The world of finance contains thousands of specific terms. Some are specialist terms that are unique to a particular area of finance. Others are more widespread but you might need clarification on the specifics.
Don’t worry. We aren’t going to list hundreds of them today. Instead, we have decided on eight key terms to help you better understand finance, and some terms you’ll hear professionals in the field use. What is inflation? What is deflation? What is a blue-chip stock? We will cover all of these and more for you today.
Financial literacy isn’t just about imprinting all these terms into your brain overnight. It is more about understanding the terms, what they encompass and what they mean so you better understand how particular areas of finance work.
# 1 – Market cap
Often used in trading, the market cap is one of the most common terms traders and analysts use. But what does it mean?
Market capitalization, or market cap, is a specific metric used to measure an asset’s size and how much of a percentage it takes up in its respective market. In stocks, it is calculated by multiplying a company’s total number of outstanding shares by its current share price.
You can use market cap to compare companies within and across different industries. It is also used to determine the value of a company and its stock performance over time. This is just one of many barometers investors will use to help themselves decide on future investments.
#2 – Inflation
Inflation has been in the news a lot recently. It has a relatively standard definition, though. Inflation is an economic device that directly impacts money’s value over a specific period, often 12 months.
Ideally, central governments and banks will aim to keep inflation between 1.5 and 3.5%. Anything beyond this is considered outside of a solid range. Issues within the supply chain or significant changes in economic and governmental policies can cause inflation to accelerate.
Inflation must be at a steady constant. If it starts to accelerate and ramp up, it can devastate savings, businesses and the cost of living. The price increases of essential goods such as food, electricity, petrol and gas measure inflation.
#3 – Deflation
Deflation works in the opposite manner to inflation. Deflation occurs when the price of goods and services decreases over time, and although this may sound like a good thing, it can sometimes be even worse than inflation.
Deflation can impact consumer confidence, causing businesses to lose money, resulting in a decline in household disposable income and an overall negative downward trend. It is a much rarer occurrence than inflation. However, some analysts have stated that the US economy could be more likely to experience deflation than inflation this year.
#4 – Recession
The dreaded “R” word – recession – spells trouble for a country’s economy. With many Western economies flirting with the possibility of a recession in Q1, 2023, it has taken up considerable space in the news. A recession is defined as two successive quarters of negative growth.
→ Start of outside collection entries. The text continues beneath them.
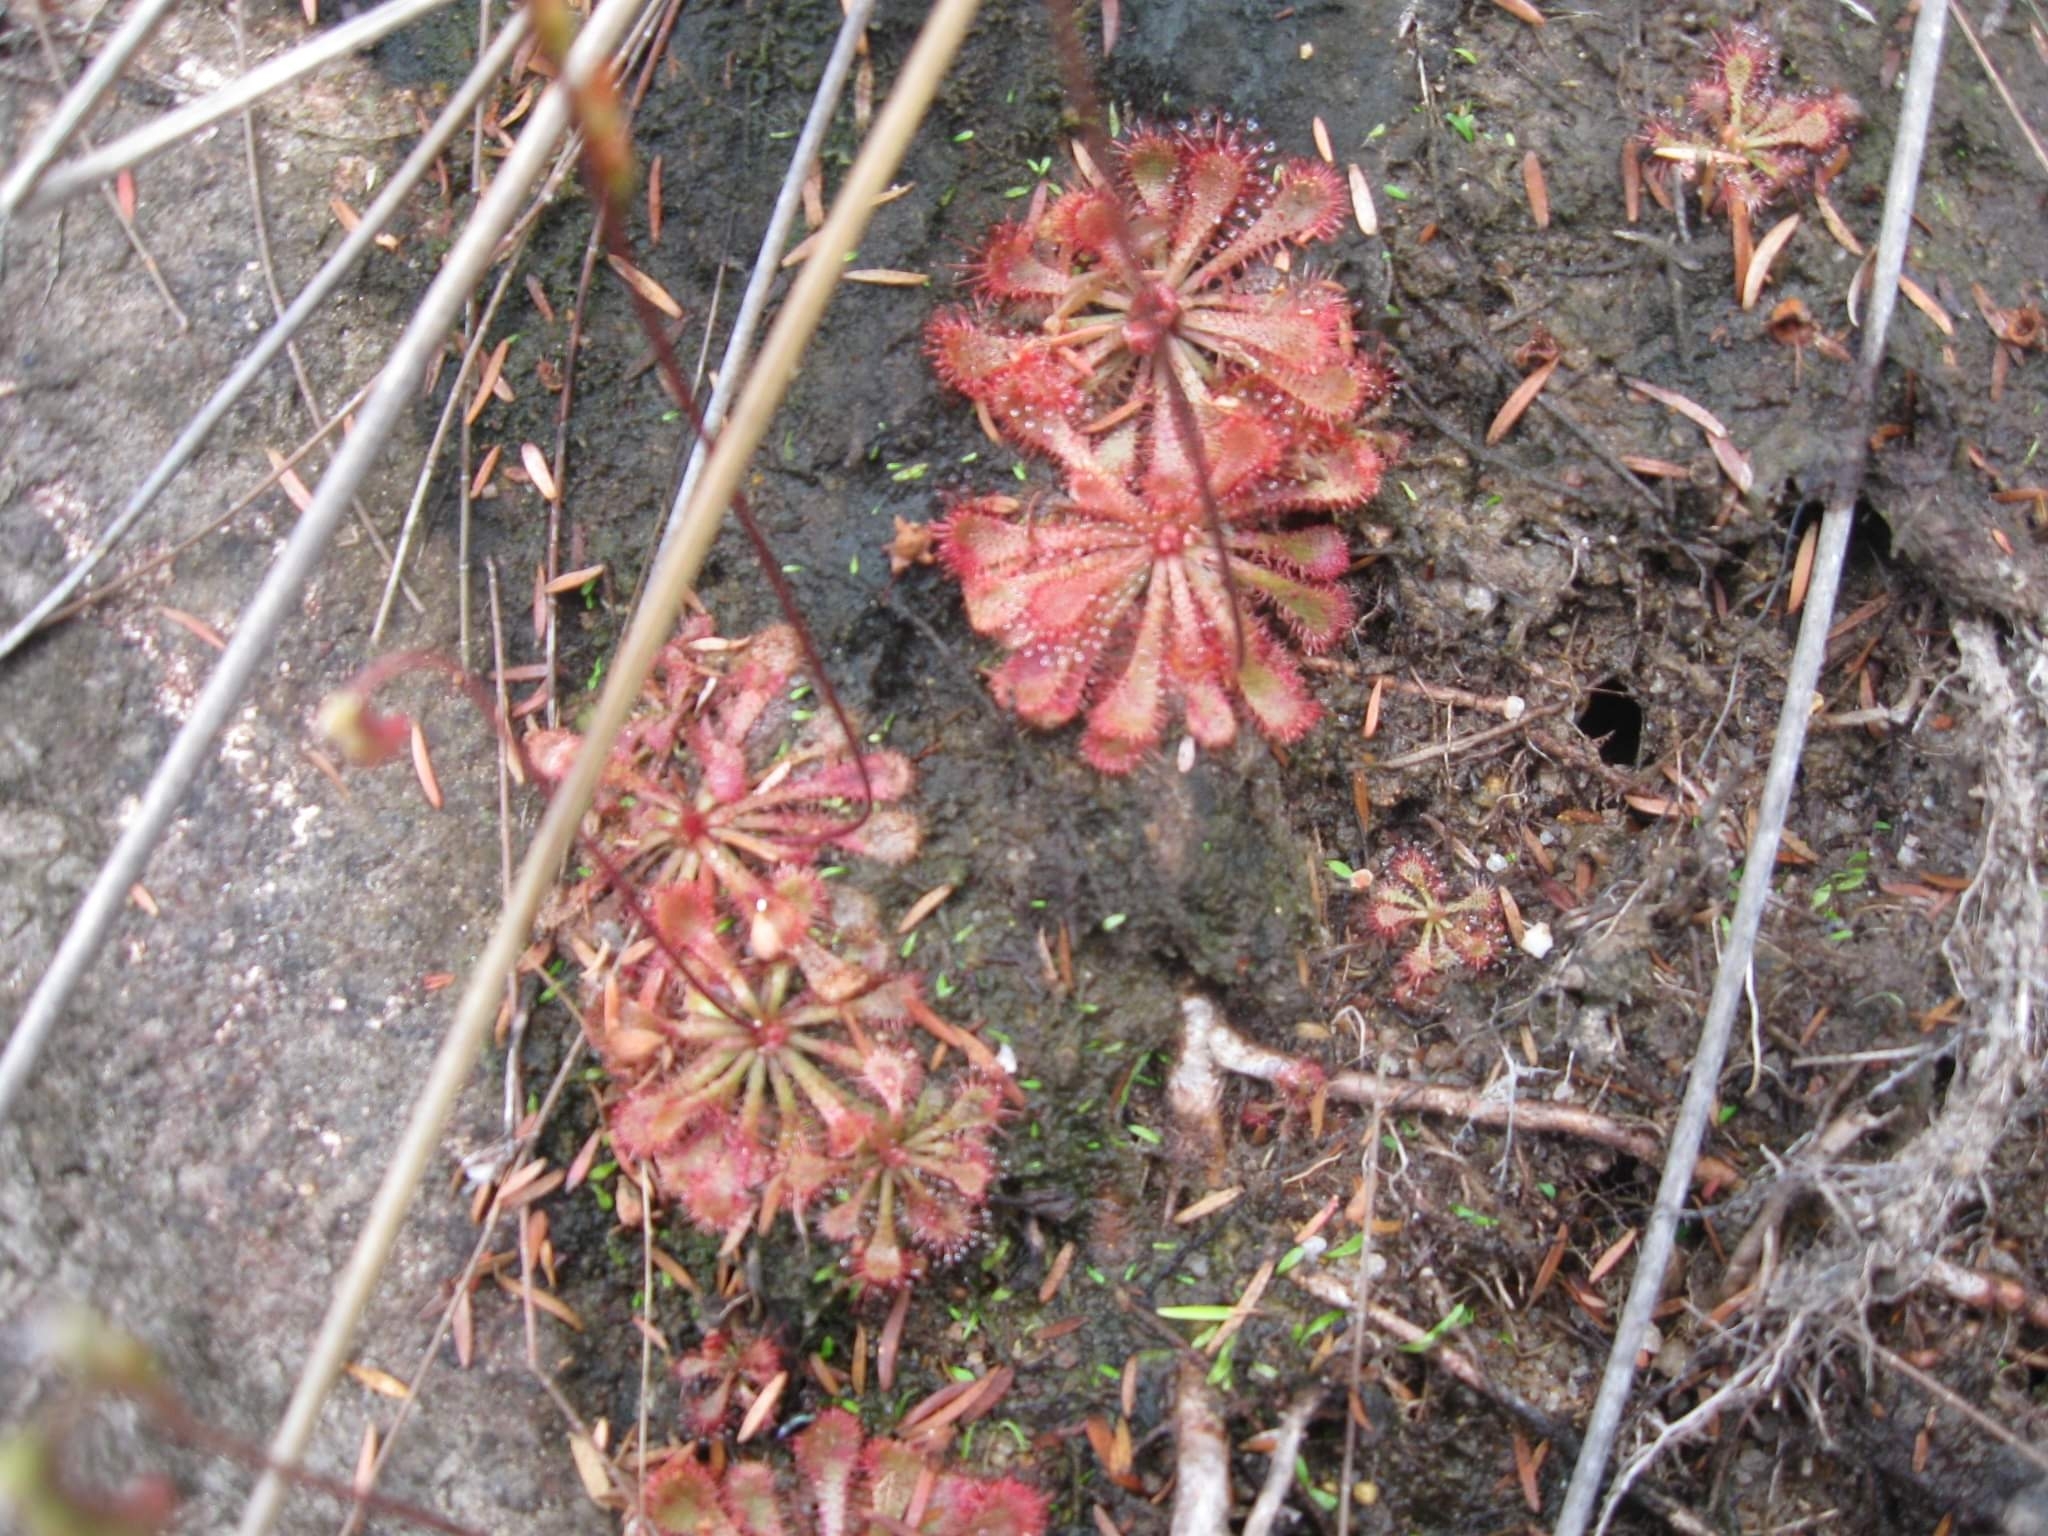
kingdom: Plantae
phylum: Tracheophyta
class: Magnoliopsida
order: Caryophyllales
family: Droseraceae
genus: Drosera
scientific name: Drosera spatulata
A recession signals worrying times for consumers and typically brings unemployment. In addition, it fosters a host of other economic downsides that can result in negative market sentiment.
#5 – GDP
Gross domestic product (GDP) measures the total value of all goods and services produced in an economy over a specific period, which is usually annual. It is one of the most critical indicators that signal the strength and underlying condition of the economy.
This measuring tool is used to compare different countries or regions, or even different periods in time. It provides insight into how well an economy performs and can be used to predict future economic growth. It is good to familiarize yourself with this term, as many countries often use it.
#6 – Annual percentage rate
APR, or annual percentage rate, measures the cost of lending. It is most commonly applied to loans and credit cards. This figure is usually expressed as a percentage and includes the interest rate and any other fees added to any initial costs. It is also a key factor when deciding to take out a mortgage.
This figure is crucial when comparing different loan options, as it can help you understand which product can be most cost-effective in the long run.
#7 – Asset
Assets is a broad term. It can be used to describe physical goods or investments. This includes blue-chip stocks, the stocks of the world’s biggest companies.
Assets are vital for corporations as they can use them to generate more profit through lending. However, if you invest in stocks or other markets, this is also an asset. So, you may see it described by several definitions.
#8 – Bonds
Bonds are a type of investment that are used by both individuals and corporations to raise money. They represent a loan made by an investor to a borrower, usually a corporation or government, with the promise of regular interest payments and the return of the bond’s face value upon maturity.
Bonds are considered to be less risky than stocks, as they provide a guaranteed return of the invested capital. They also provide a steady stream of income, making them a popular choice for individuals looking to generate a consistent stream of passive income.
When an investor buys a bond, they are essentially lending money to the borrower, who uses the funds to finance their operations. The borrower is then obligated to make regular interest payments to the bondholder, usually semi-annually or annually, until the bond reaches maturity.
There are several different types of bonds, including municipal bonds, Treasury bonds, and corporate bonds. Each type of bond is unique and has its own set of characteristics and risks, so it’s important for investors to carefully consider their options before making an investment.
In general, bonds are a valuable tool for diversifying an investment portfolio, as they provide a different type of return than other investment options like stocks. However, it’s important to remember that the value of bonds can be impacted by changes in interest rates and the financial health of the borrower.